▶ **PROVIDED PASSAGE**
That is another important point. We have an opportunity to make history in this year's Finance Bill Committee by examining exactly the kind of witnesses that in 1977 the Chancellor wanted us to examine. We can look at the detailed nature of this Finance Bill and how it affects people, particularly the unemployed, those on benefit and the less well-off. That is what we should be examining in preliminary hearings. We should not treat it in this brusque fashion.

I apologise for interrupting the hon. Gentleman earlier, because I understand that this is his resignation speech as a Whip.

I am sure that comment is humorous, and perhaps I can have it explained later. It is more characteristic of the Standing Committee on the Finance Bill at 3.30 in the morning than of the House of Commons at 10.30 at night.

▶ **EXCERPTED RECORDS**
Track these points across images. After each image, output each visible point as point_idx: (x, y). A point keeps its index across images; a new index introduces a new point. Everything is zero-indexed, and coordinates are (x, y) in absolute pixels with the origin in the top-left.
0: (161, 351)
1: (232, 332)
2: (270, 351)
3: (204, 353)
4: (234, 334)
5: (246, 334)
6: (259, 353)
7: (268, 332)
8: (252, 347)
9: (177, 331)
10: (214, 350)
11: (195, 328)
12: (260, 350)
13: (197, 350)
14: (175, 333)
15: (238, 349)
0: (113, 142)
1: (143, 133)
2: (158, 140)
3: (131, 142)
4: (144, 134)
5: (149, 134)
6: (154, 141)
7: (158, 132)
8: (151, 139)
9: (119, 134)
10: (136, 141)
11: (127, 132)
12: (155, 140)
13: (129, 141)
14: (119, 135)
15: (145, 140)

▶ **SET OF TASKS**
1. In the parliamentary debate excerpt, what year does the speaker cite as when the Chancellor wanted the Finance Bill Committee to examine witnesses?
2. Write a continuation of the parliamentary debate excerpt, starting right after its final sentence.

▶ **ANSWERS TO EACH TASK**
1. 1977

2.
The Chancellor continued:
"Effectively this has given Parliament about 18 days a year, on average, in which to consider all fiscal change. This contrasts sharply, for example, with the much more leisurely timetable followed in the United States Congress, which normally fills several months for the House Ways and Means Committee; and is accompanied by continuous consideration by the Joint Committee (of House and Senate) on Internal Revenue Taxation."
Now that America is running into the same economic difficulties through "Reaganomics" as we have through "Thatchernomics", we should bear in mind the way in which America treats its financial legislation. It has a much more effective procedure for unveiling its inadequacies.

We then skip through a large chunk of quotations from Swift. I shall not repeat them, because Swift has been nationalised by the Labour Party. I come to another extremely telling point made by the Chancellor on the procedure that we are being asked to adopt tonight. He says:
"But it is the politician who must bear the principal responsibility for improving the system … It is we who have the highest responsibility for securing the survival and acceptance of our parliamentary system of government. And it is Parliament, and democracy itself, that suffers most from the universal scorn that greets the legislative output of our present system."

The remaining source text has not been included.